■ Your task: Replace every "Schulbuchliste" in the material below with "Bücherliste", keeping all other text unchanged and leaving out the pictures.

++++++

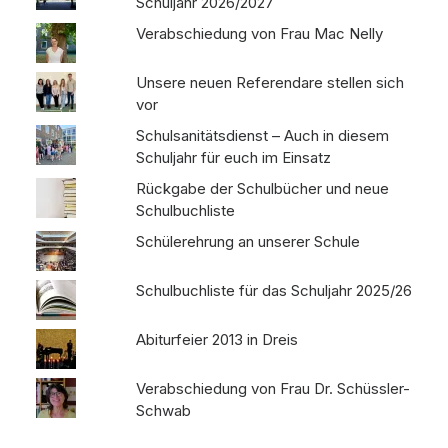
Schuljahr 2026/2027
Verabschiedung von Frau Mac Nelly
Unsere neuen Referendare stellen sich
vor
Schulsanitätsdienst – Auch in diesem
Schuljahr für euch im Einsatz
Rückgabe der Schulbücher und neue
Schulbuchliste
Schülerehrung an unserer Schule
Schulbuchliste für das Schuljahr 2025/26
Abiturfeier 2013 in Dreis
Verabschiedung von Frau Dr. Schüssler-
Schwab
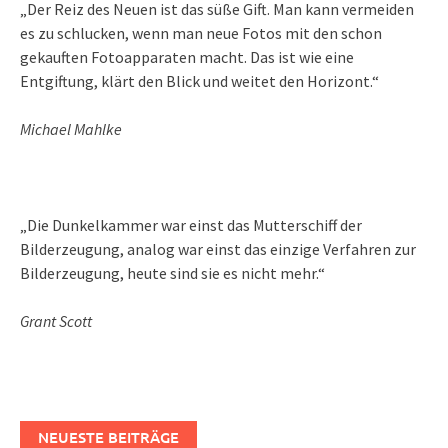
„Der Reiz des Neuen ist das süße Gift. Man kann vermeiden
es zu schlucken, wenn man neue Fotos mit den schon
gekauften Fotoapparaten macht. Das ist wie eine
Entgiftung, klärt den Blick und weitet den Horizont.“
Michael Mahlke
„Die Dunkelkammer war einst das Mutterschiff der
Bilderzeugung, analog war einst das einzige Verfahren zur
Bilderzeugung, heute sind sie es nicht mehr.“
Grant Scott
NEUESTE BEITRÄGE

++++++

■ Result for this task:
Schuljahr 2026/2027
Verabschiedung von Frau Mac Nelly
Unsere neuen Referendare stellen sich
vor
Schulsanitätsdienst – Auch in diesem
Schuljahr für euch im Einsatz
Rückgabe der Schulbücher und neue
Bücherliste
Schülerehrung an unserer Schule
Bücherliste für das Schuljahr 2025/26
Abiturfeier 2013 in Dreis
Verabschiedung von Frau Dr. Schüssler-
Schwab
„Der Reiz des Neuen ist das süße Gift. Man kann vermeiden
es zu schlucken, wenn man neue Fotos mit den schon
gekauften Fotoapparaten macht. Das ist wie eine
Entgiftung, klärt den Blick und weitet den Horizont.“
Michael Mahlke
„Die Dunkelkammer war einst das Mutterschiff der
Bilderzeugung, analog war einst das einzige Verfahren zur
Bilderzeugung, heute sind sie es nicht mehr.“
Grant Scott
NEUESTE BEITRÄGE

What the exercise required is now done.